AI Is Making Litigation Profitable at Smaller Claim Sizes
AI Is Making Litigation Profitable at Smaller Claim Sizes
U.S. commercial auto liability direct written premium rose 12.3% to just over $43 billion in 2024, Milliman found, based on a composite of 40 major insurers representing nearly 80% of industry volume.
Despite that premium growth, the broader commercial auto line posted a $4.9 billion underwriting loss in 2024, the 14th consecutive year of losses, AM Best found. Rate increases have not closed that gap, and generative artificial intelligence is now widening it from the other direction by making it cheaper for plaintiff firms to build cases that previously would not have justified the legal expense.
Ratings agency Demotech and digital risk firm 4WARN have studied how that shift is playing out in trucking specifically, Insurance Business reported. Demotech’s Joseph Petrelli said plaintiff attorneys see an 18-wheeler not as a vehicle but as a $2 million insurance policy, since commercial trucking carries mandatory coverage limits that make every crash a guaranteed payout target. An analysis of 56 plaintiff law firms targeting transportation claims found they spent more than $228 million annually on paid search advertising, with about 88% of those firms actively running paid campaigns. Those figures come from 4WARN’s own proprietary analysis that Insurance Business reported.
AI Cuts the Cost of Building a Litigation Case
Plaintiff firms are using AI not only to identify potential clients but to flag which cases are most likely to produce a nuclear verdict, and then concentrate resources on those cases, Ashley Fetyko, a senior partner at insurance defense firm Tyson & Mendes, told Insurance Business. The contingency-fee model drives that behavior. Firms collecting a share of any award are highly motivated to pursue the cases AI flags as likely to go nuclear, Fetyko said.

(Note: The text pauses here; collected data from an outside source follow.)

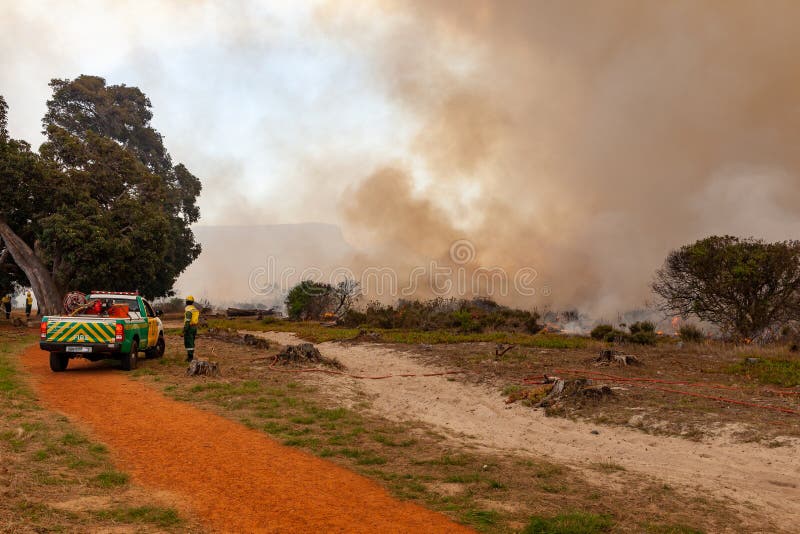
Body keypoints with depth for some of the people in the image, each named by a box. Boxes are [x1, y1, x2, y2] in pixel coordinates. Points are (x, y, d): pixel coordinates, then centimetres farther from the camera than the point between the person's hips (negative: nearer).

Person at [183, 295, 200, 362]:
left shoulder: (188, 309, -15)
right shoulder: (195, 309, 14)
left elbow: (187, 320, -21)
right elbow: (197, 319, 17)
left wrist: (185, 329, -20)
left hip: (189, 327, -9)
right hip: (194, 327, 9)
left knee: (188, 342, -6)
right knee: (191, 342, 15)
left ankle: (190, 357, -9)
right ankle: (191, 356, 18)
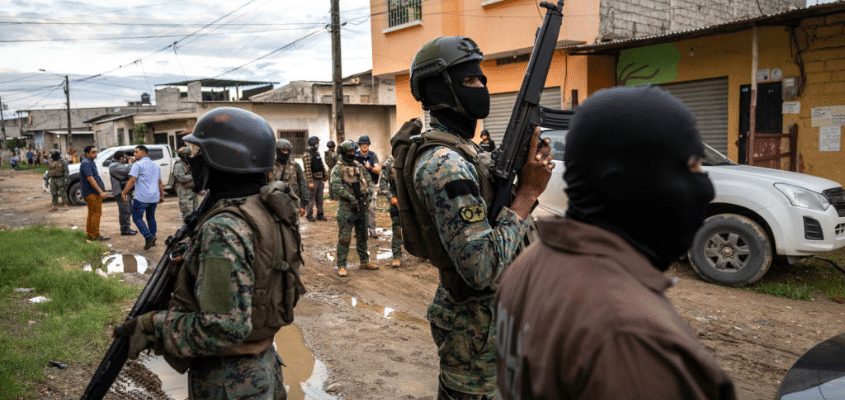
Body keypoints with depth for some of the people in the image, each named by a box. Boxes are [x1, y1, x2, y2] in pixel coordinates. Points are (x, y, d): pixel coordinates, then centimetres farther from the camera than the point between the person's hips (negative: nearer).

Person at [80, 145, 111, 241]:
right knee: (97, 213, -9)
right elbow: (90, 179, -25)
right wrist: (101, 192, -30)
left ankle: (89, 234, 21)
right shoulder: (86, 163, -16)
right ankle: (95, 235, -6)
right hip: (91, 193, -11)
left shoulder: (91, 162, 18)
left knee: (92, 213, 14)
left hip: (93, 193, 11)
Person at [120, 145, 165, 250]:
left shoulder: (138, 164, -7)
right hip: (154, 198, 7)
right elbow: (160, 183, 20)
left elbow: (132, 181, -14)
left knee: (137, 218, 0)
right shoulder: (155, 165, 17)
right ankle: (152, 241, 18)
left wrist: (123, 193, -10)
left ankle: (149, 237, -16)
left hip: (141, 197, -7)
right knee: (151, 218, 16)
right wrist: (162, 196, 24)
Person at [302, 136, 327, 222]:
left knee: (319, 198, 11)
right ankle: (309, 215, 8)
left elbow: (322, 165, 19)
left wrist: (325, 176, 17)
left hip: (320, 179, 8)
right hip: (313, 179, -8)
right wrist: (310, 182, -22)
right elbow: (307, 169, -19)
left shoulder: (317, 153, 14)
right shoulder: (307, 154, -13)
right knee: (311, 199, -1)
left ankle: (320, 215, 17)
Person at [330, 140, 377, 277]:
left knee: (362, 236, 14)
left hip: (361, 206, 6)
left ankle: (364, 261, 26)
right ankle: (341, 266, 3)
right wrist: (352, 198, -22)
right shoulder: (338, 169, -5)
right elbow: (336, 187, -18)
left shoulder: (360, 167, 13)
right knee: (344, 238, -5)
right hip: (346, 208, -6)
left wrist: (367, 196, -6)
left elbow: (368, 183, 13)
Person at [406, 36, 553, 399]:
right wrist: (528, 192, -24)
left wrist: (525, 176, -4)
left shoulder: (461, 151, 8)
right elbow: (483, 269, -32)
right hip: (474, 326, -10)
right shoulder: (444, 164, -26)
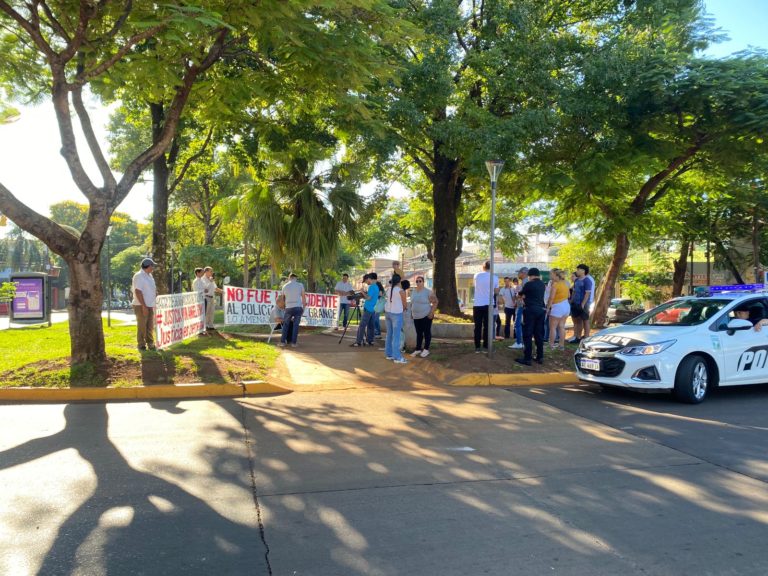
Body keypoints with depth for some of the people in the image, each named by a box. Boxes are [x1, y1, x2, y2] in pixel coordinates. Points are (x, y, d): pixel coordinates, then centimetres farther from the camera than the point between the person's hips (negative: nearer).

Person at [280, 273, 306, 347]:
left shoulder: (285, 286, 6)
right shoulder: (300, 285, 1)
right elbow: (303, 297, 2)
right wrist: (304, 308, 9)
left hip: (288, 308, 1)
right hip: (298, 307, -1)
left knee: (285, 324, 14)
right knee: (295, 325, 5)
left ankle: (282, 341, 10)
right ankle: (294, 342, 3)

The National Law Review, as covered by PYMNTS, projected that by the end of 2026, litigation intelligence will operate as continuous, predictive infrastructure, determining whether to file a claim, where to file it, when to settle, and for how much, in near real time. Bloomberg Law has projected the global litigation funding market could grow to nearly $50 billion by the mid-2030s, When AI lowers the cost of scoring and building a case, the minimum claim size needed to make litigation worthwhile falls with it.
Defense Firms Lag Plaintiffs in Adopting Litigation AI
The plaintiffs’ bar has consistently been quicker to adopt new tools than the defense, and AI has stretched that lead further, Fetyko said. “If the plaintiffs’ bar knows which cases are likely to go nuclear, why doesn’t the defense?” she said. “The technology certainly exists. The defense simply isn’t making full use of it.”
Mark Gallagher, who leads the national transportation practice at Risk Placement Services, has noted that underwriters have tightened expectations around claims reporting, with many insurers now emphasizing same-day notification directly to the carrier. Faster reporting lets an insurer investigate quickly and document the scene before litigation accelerates, Insurance Business reported.
AM Best found that the loss and defense-cost ratio for commercial auto liability hit 87.6 in 2024, the highest in 11 years, even before accounting for any additional claims AI-driven case sourcing brings into the pipeline, Risk&Insurance reported. Triple-I noted that excessive injury claims drive more attorney involvement, producing larger settlements and more protracted litigation. AI does not change how often accidents happen. It changes how many of those accidents become lawsuits, and how cheaply each one can be built.